One strength of this study lay in its evaluation of realised instead of modelled diets. It was especially significant that the climate impacts and health biomarkers were studied from the same diets, so their relations could be analysed. However, a limitation of this study is that these were not self-selected diets, the evaluation of which would have yielded the most realistic results on the climate impact and health effects of a possible dietary transition to a more plant-based diet. Moreover, the analyses of health indicators are cross-sectional and relate to the climate impact, not the specific diets per se. Regarding health indicators, the markers were chosen based on their validity on the risk factor markers of several burdening non-communicable diseases. Besides well-established CVD and T2D risk markers, the markers of bone turnover describe acute or mid-term changes in bone metabolism, and they were chosen because in 12 weeks it is not possible to see changes in bone mineral density. Furthermore, the chosen markers were the ones recommended by the International Osteoporosis Foundation [63]. Similarly, N-nitroso compounds were used to estimate risk of colorectal cancer as they are carcinogenic compounds whose harmful effects have been established not only as molecular changes in CRC patients and laboratory animals but also in human cohort studies [53].

From a methodological perspective, one strength of this study was the use of different FUs in the assessment. In LCA, results are very sensitive with respect to the details of both the product system (diet composition) and the FU. The use of different FUs thus allows for a deeper understanding of the subject, which is why the use of several FUs is recommended [46]. In general, by using standardised energy content, e.g. 2,000 kcal or an amount of protein (e.g., one gram) as an FU, more accurate and comparable results can be obtained. These FUs also reflect at least some aspects of the nutritional quality of a diet, which is important in food LCA applications [46]. However, realised diets, such as the intervention diets in this study, differ qualitatively in many ways, which may be reflected in diet-specific nutrition and health biomarkers. Thus, the supposedly better accuracy of energy-adjusted or protein-based FUs can be misleading.
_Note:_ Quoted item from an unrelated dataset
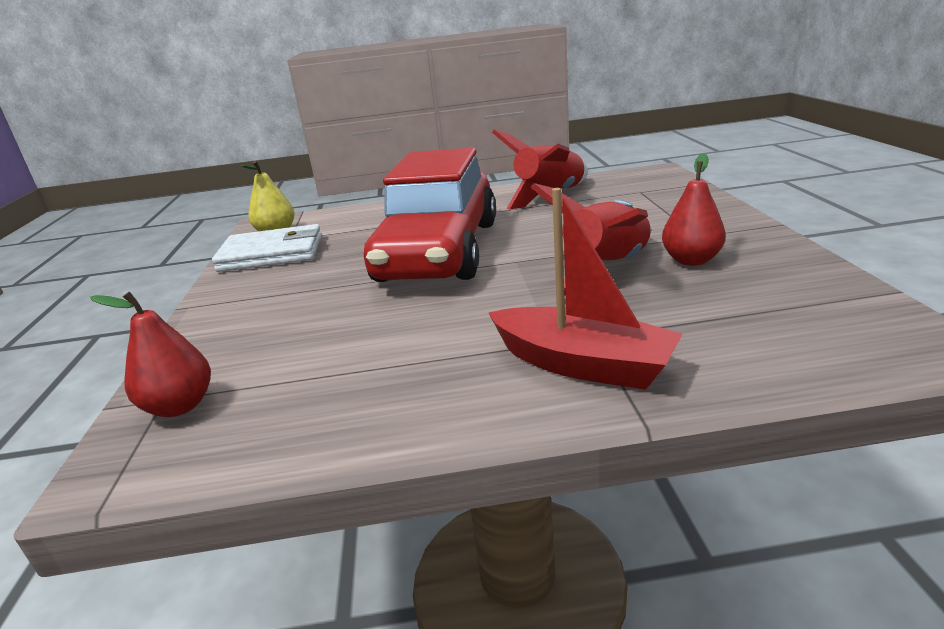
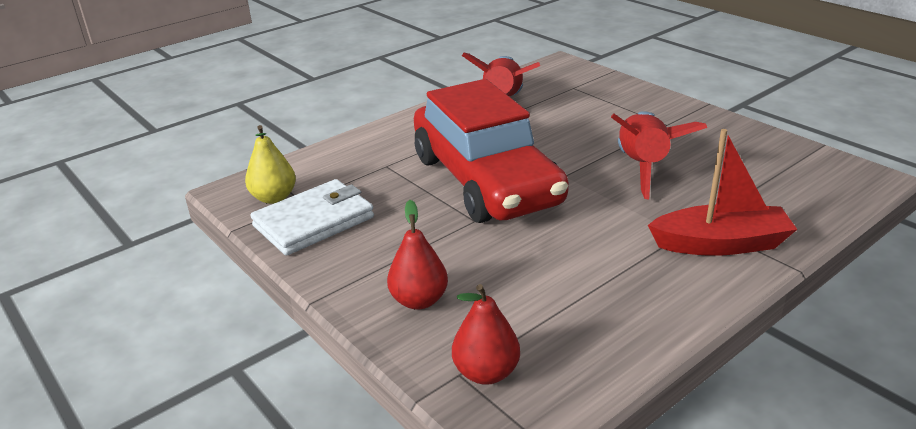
camera: 35 degrees left, 5 degrees up
red pear [662,153,726,266] -> red pear moved to [387,200,448,310]

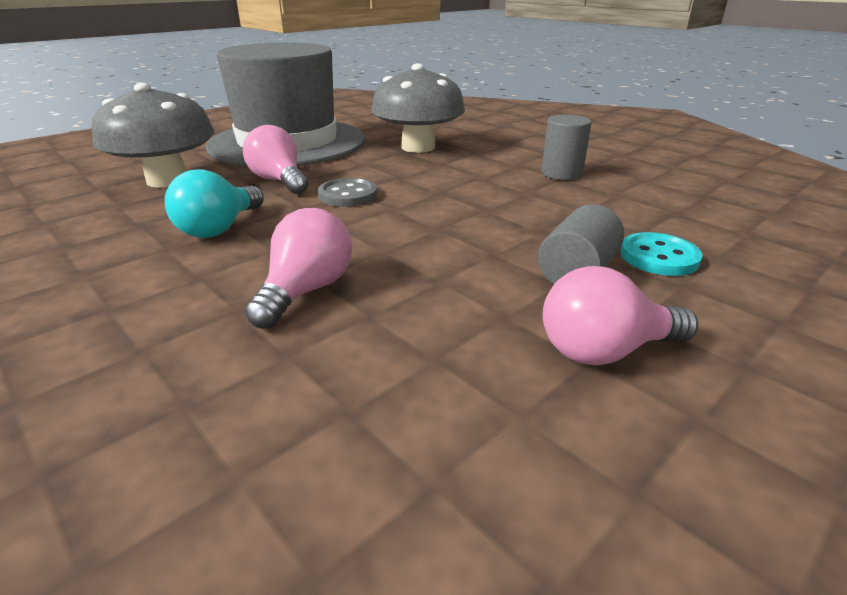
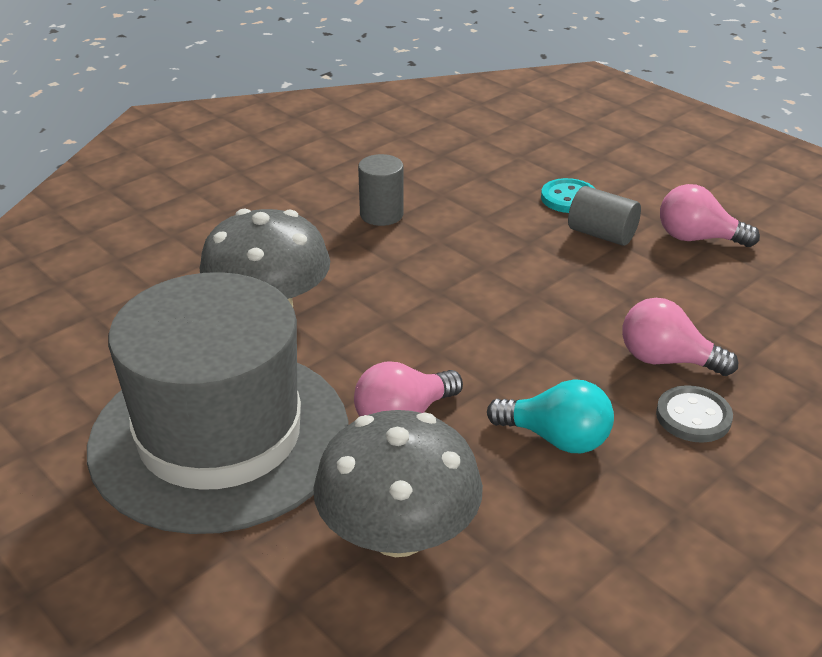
camera: 90 degrees left, 5 degrees up
grey button [318,178,377,207] -> grey button moved to [656,385,733,443]
pink light bulb [543,266,698,366] -> pink light bulb turned 120 degrees clockwise [660,184,760,247]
Finally, one limitation of this study is the scarcity of LCA results for a wide range of food products included in any realised diet. We used extensive data, but for many food products and dishes, we still had to use approximations. Furthermore, despite the additions we did to the source data, the final dataset was not fully harmonised. For example, we did not harmonise the methodological choices in the utilized literature such as emission models of agricultural production, impact assessment models, etc., because the data on imported products especially are expected to have large uncertainties due to the incompatibility of data sources. Thus, a harmonisation under these limitations would presumably not have resulted in increased accuracy. However, the choice of data was based on readily harmonised data sources as far as possible (Supplement B). For example, a database provided in [32 in Supplement B] was used, particularly for imported products. Data accuracy is always an issue in LCA studies, particularly in comparative product LCAs, but since this study focused on whole diets instead of single products, large uncertainties for individual products are unlikely to have outsized effects on the end result. However, this holds only under the assumption that the product grouping is sufficiently accurate and representative, taking into account the actual products sufficiently well [48, 49], as it is in this study. The shortcomings in data quality were therefore unlikely to be crucial.